Ce serait s’écarter du plan que nous nous sommes tracé que de suivre pas à pas, dans l’accomplissement de leur périlleuse entreprise, la régence et la royauté. Nous ne voulons raconter ici ni les divisions fâcheuses, les tâtonnemens, les maladroites préférences de ces fonctionnaires allemands qui marchaient pour ainsi dire à l’aveugle sur un terrain administratif si nouveau pour eux, ni les espérances trompées, les indignations naïves, les réclamations séditieuses des pallikares évincés par les Bavarois[1], ni la fermentation tristement féconde qu’entretenaient sans relâche dans le pays les constantes intrigues des napistes, les prétentions rivales des partis, les agitations religieuses et les insurrections locales qui en étaient la suite[2], ni enfin cette aventure politique à laquelle s’associèrent les légations en méfiance de la Bavière, qui donna à la Grèce une représentation nationale que ne comportaient pas encore ses mœurs, et une constitution incompatible avec ses traditions administratives. Nous n’exposerons pas non plus les tentatives vraiment nationales de Zographos et de Coletti, les infatigables et stériles efforts que firent les conseillers de la couronne pour remédier à la pénurie du trésor, pour supprimer le brigandage, pour maintenir la balance égale entre les partis et donner satisfaction à tous les systèmes, — l’action exercée secrètement par le gouvernement hellénique à Candie et aux Iles-Ioniennes, la bienveillance partiale de l’Angleterre envers la Turquie, la violence des récriminations mutuelles qui aboutirent à cette grosse affaire du Juif Pacifico, dans laquelle l’énergique habileté de M. Thouvenel et l’intervention française ont sauvé la Grèce, — la diversion militaire et diplomatique opérée par la Russie en 1856, diversion qui provoqua les rêves ambitieux de la cour et l’inflexible répression des puissances alliées ; enfin tous ces excès et toutes ces calomnies de la presse, tous ces espoirs déçus, tous ces désirs inassouvis, toutes ces rivalités mécontentes d’où est issue l’insurrection de Nauplie, récemment domptée. Nous avons hâte d’arriver au point capital de cette étude et de mettre en regard des obstacles et des efforts les résultats obtenus.

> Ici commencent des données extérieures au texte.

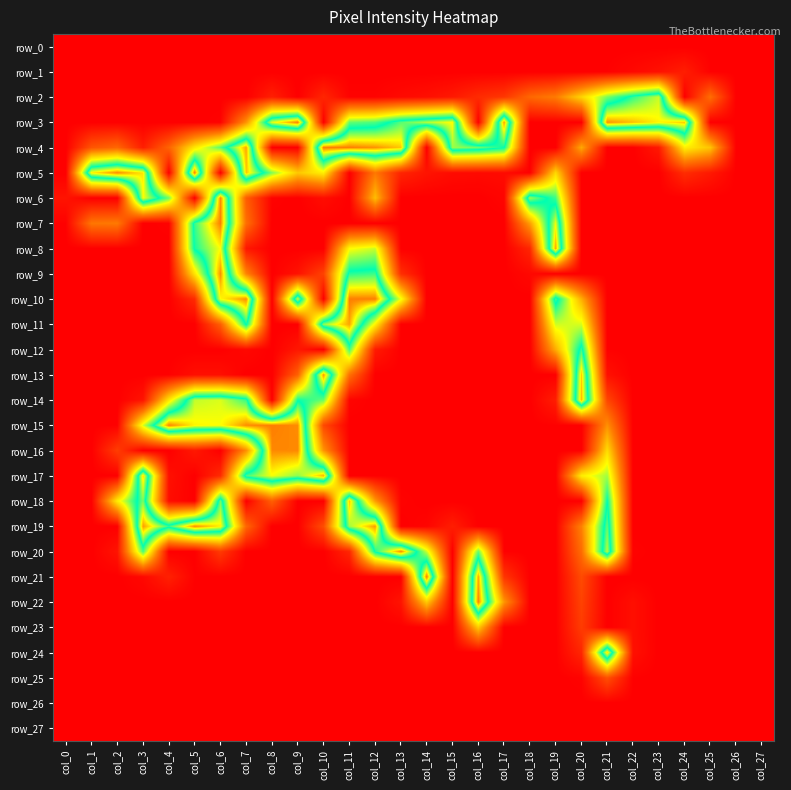

Is it true that row_6 equals 0 at col_21?

True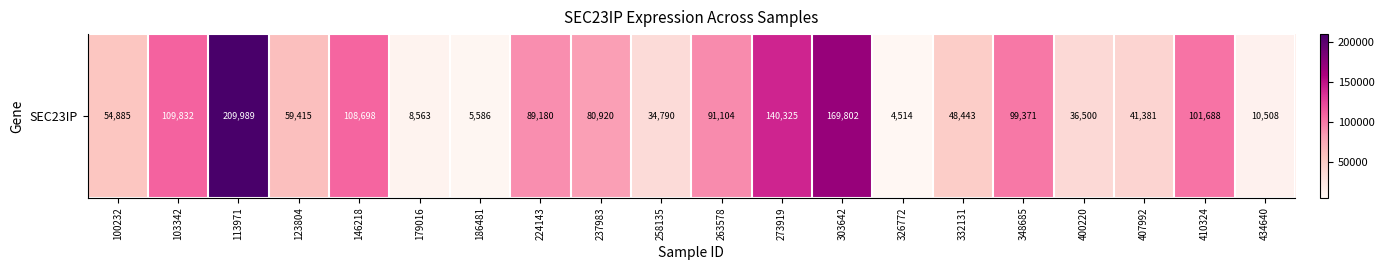

At which label does the data first exceed 80920?

103342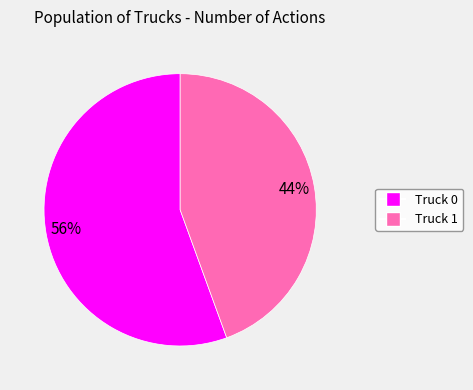

Count the number of slices in the pie.

2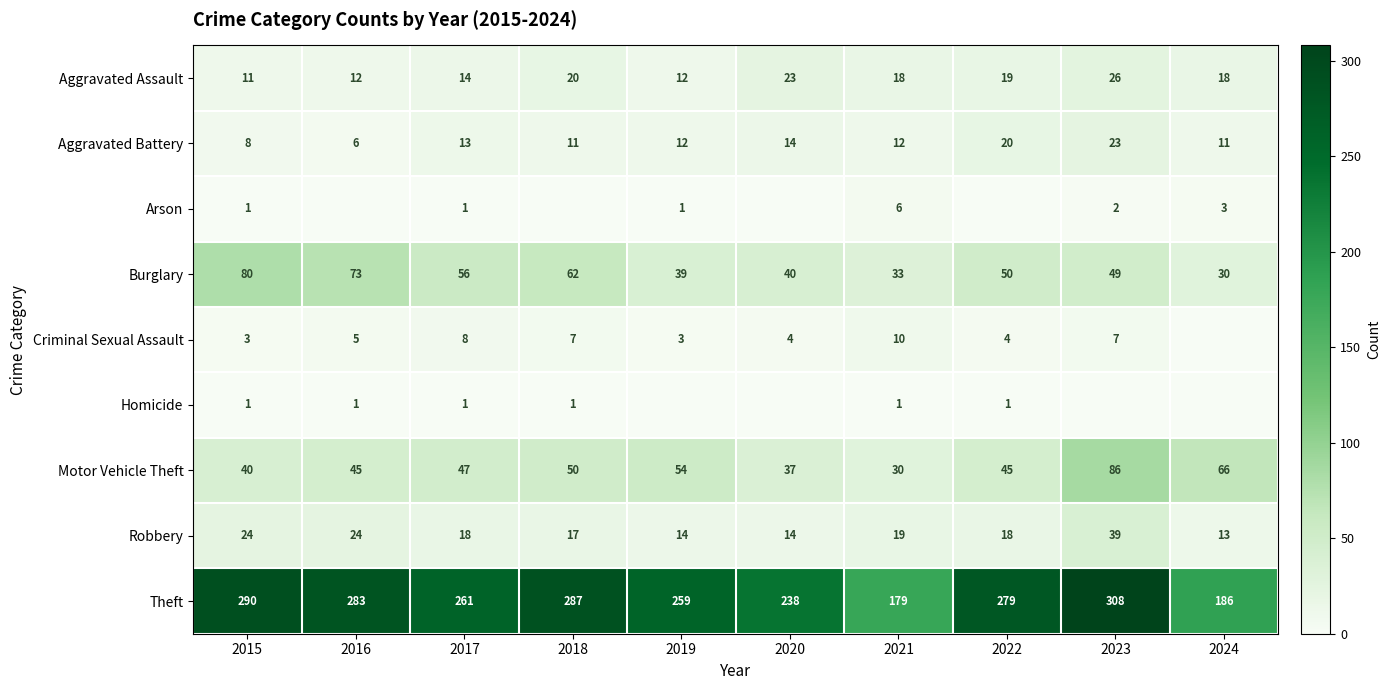

What value does the Motor Vehicle Theft series have at 2019, to the nearest 10?

50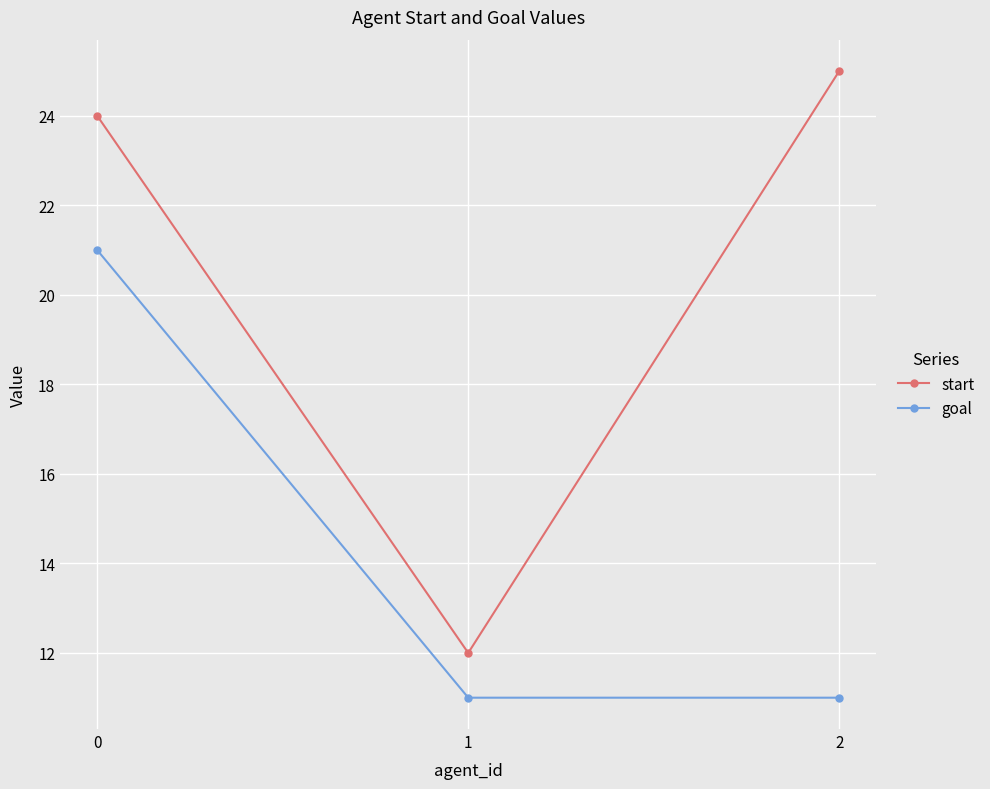

Which category has the lowest value in the start series?

1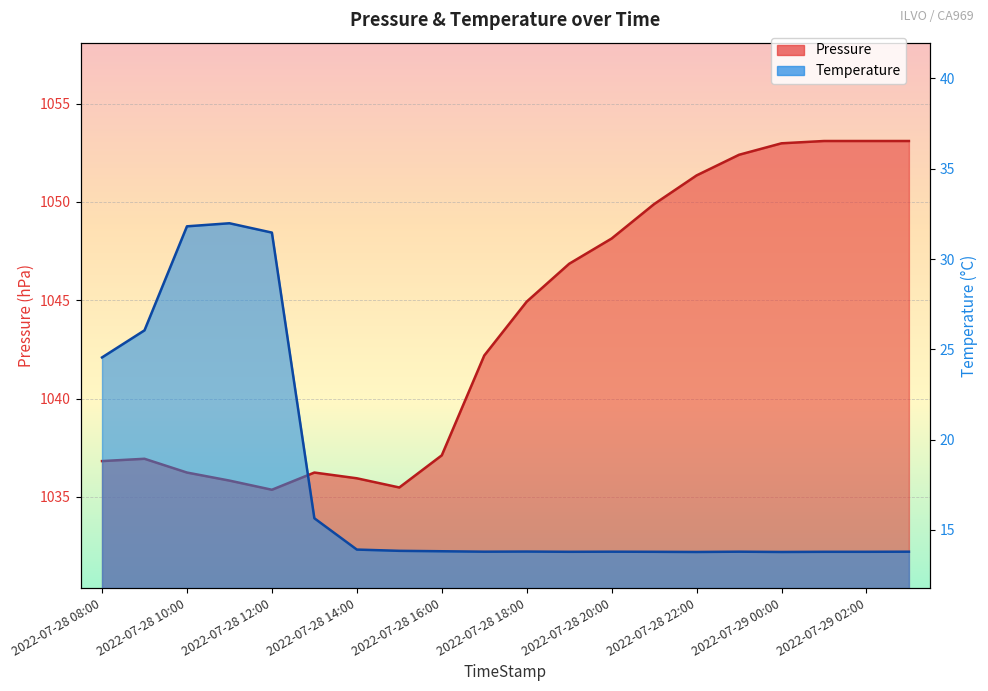

What is the difference between the second highest and minimum values in the Pressure series?

17.7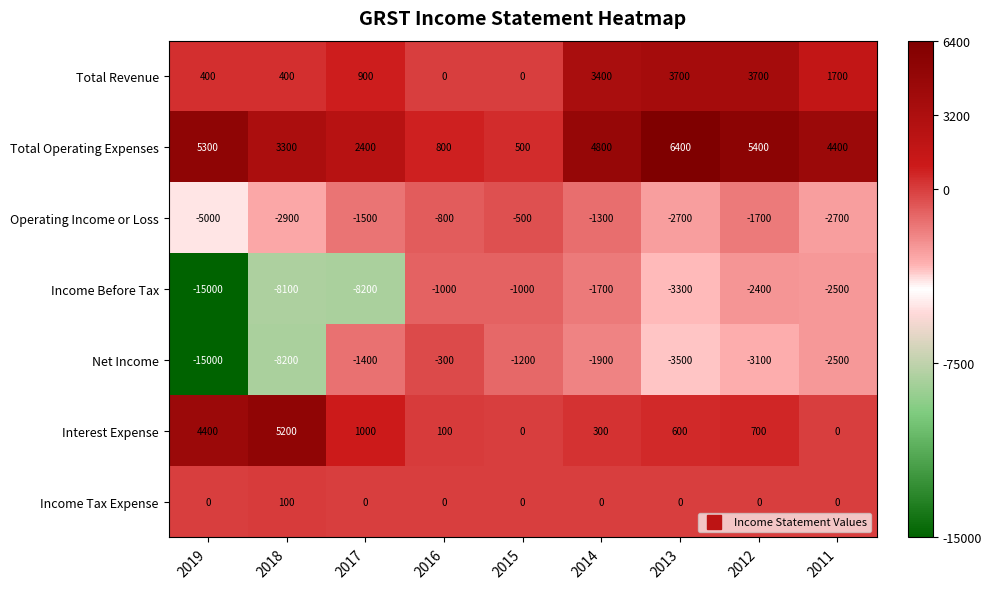

What value does the Total Operating Expenses series have at 2016, to the nearest 10?

800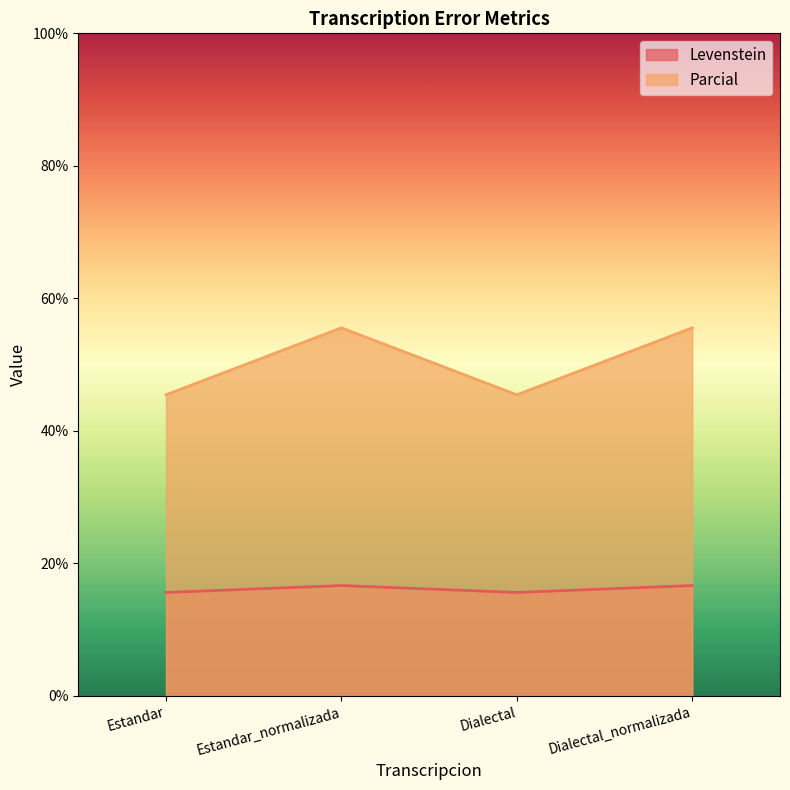

What is the total value across all series at Estandar_normalizada?

72.2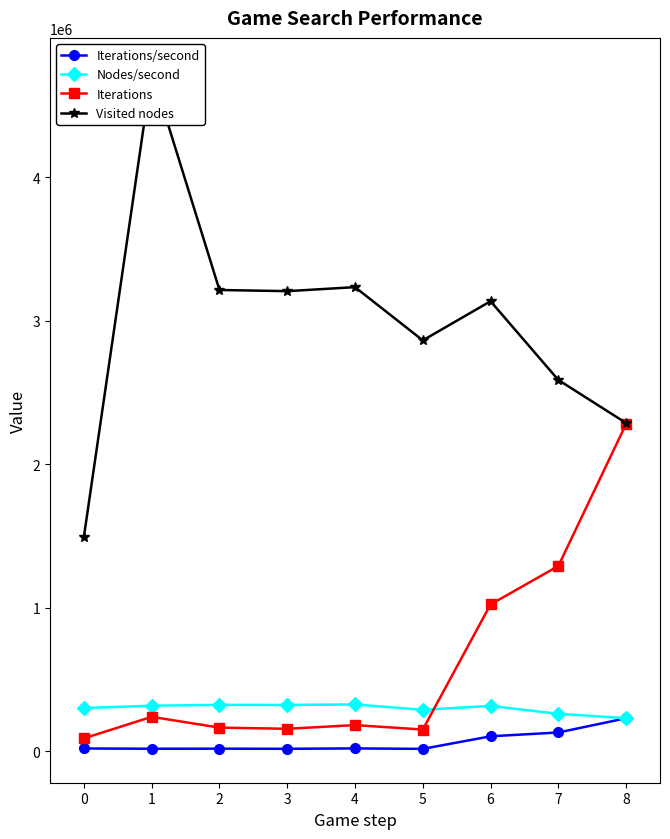

True or false: Visited nodes and Iterations/second cross at least once.

False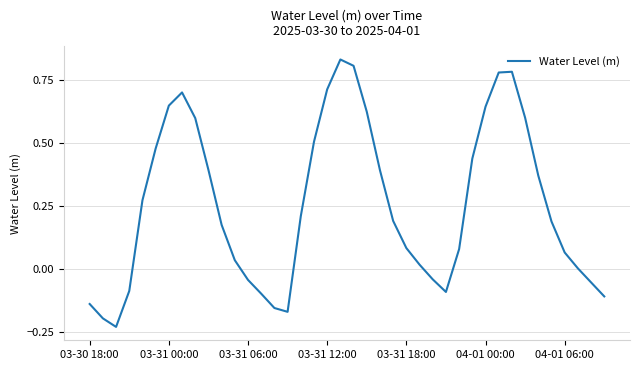

What is the greatest value displayed?

0.8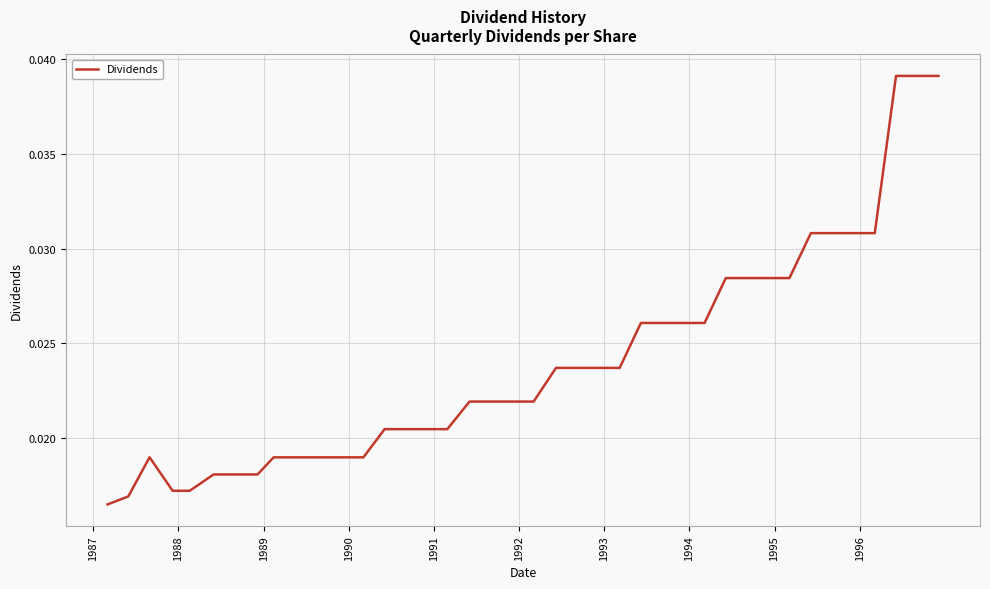

Is this an area chart (filled region under the line)?

No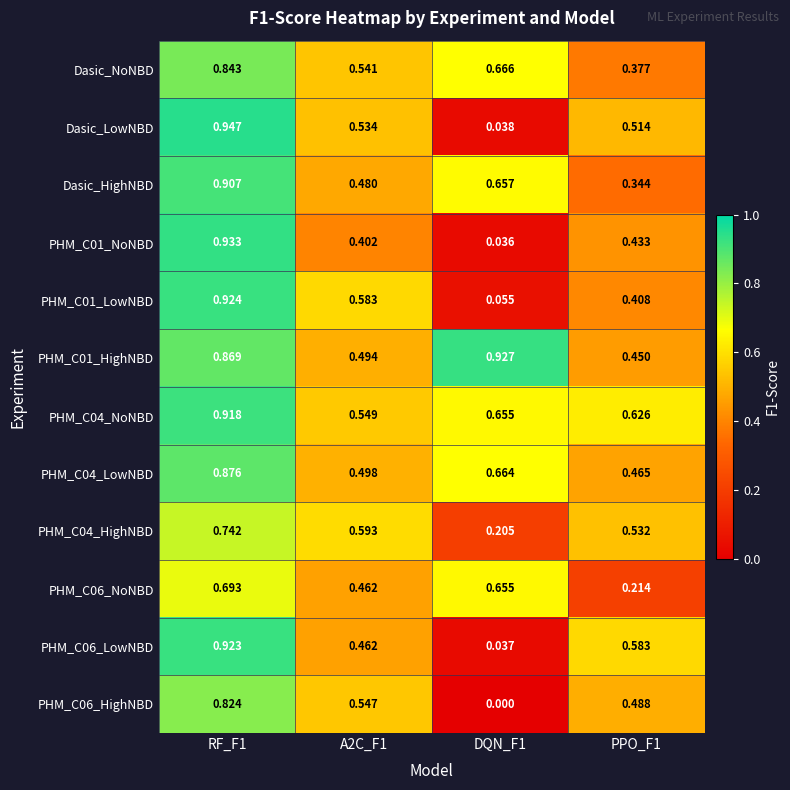

Is the value of PHM_C06_HighNBD at RF_F1 greater than the value of PHM_C06_LowNBD at A2C_F1?

Yes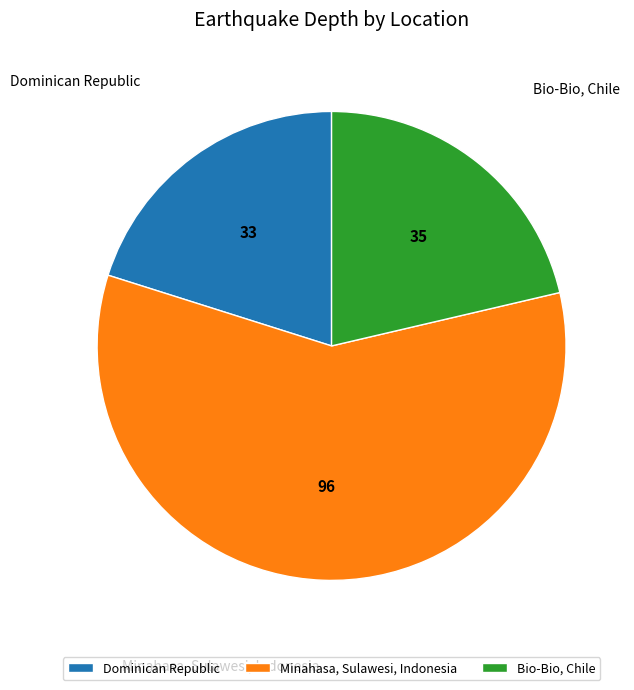

Approximately how many times larger is the value at Minahasa, Sulawesi, Indonesia compared to Dominican Republic?

2.9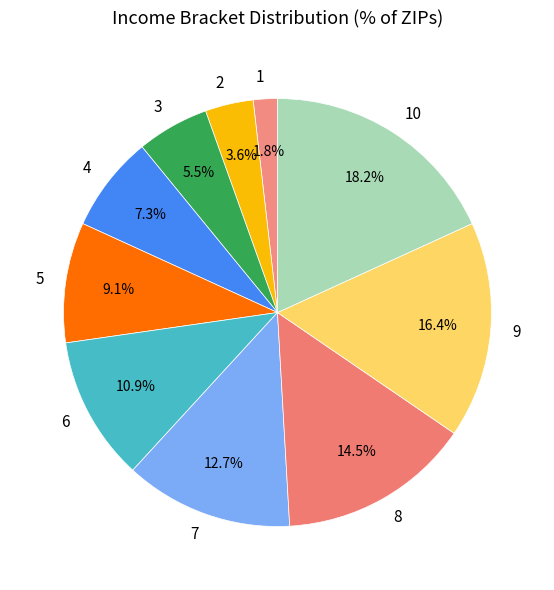

Is there a majority slice in this chart?

No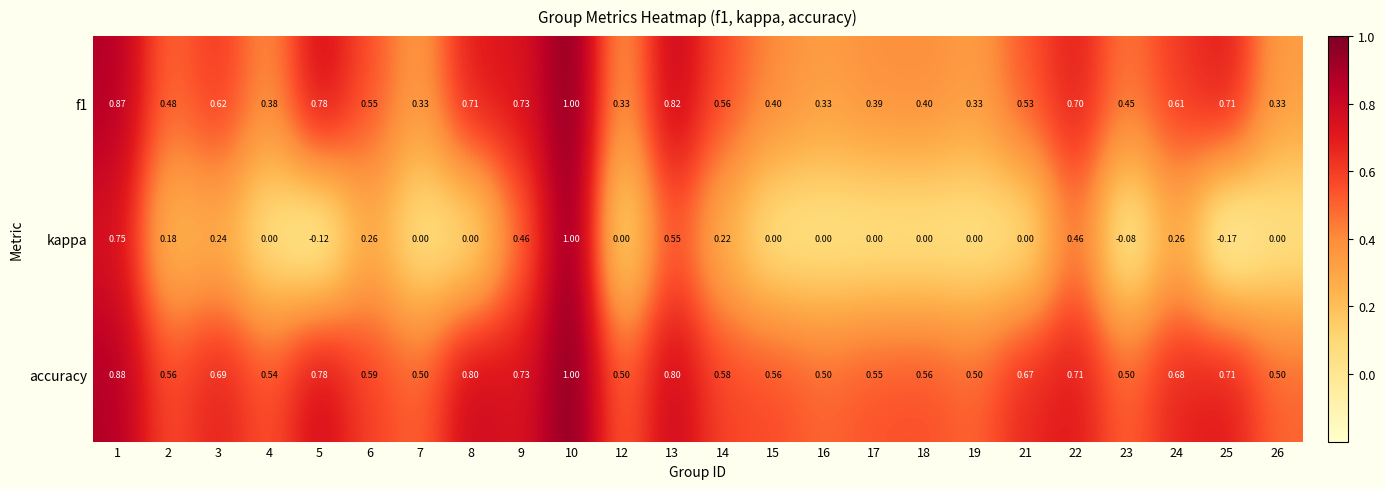

Which series changed the most between 23 and 24?

kappa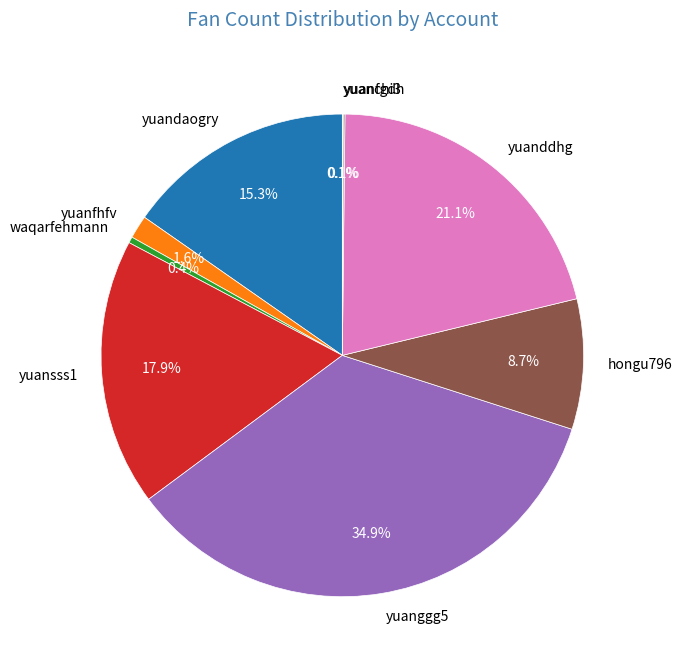

What is the largest slice in the pie chart?

yuanggg5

  1. On fut obligé d’envoyer une expédition de troupes bavaroises pour maintenir la paix parmi les klephtes et les Maïnotes.
  2. Complot des philorthodoxes, dirigé par Augustin Capo-d’Istria, et qui avait pour but de placer la Grèce sous l’influence directe de la Russie ; — insurrections d’Hydra, du Magne, de l’Eubée ; — révoltes des troupes en Acarnanie et à Athènes ; — conspiration du général Makryanni ; — agitation religieuse propagée dans le Magne par les prédications fanatiques du moine Papoulaki.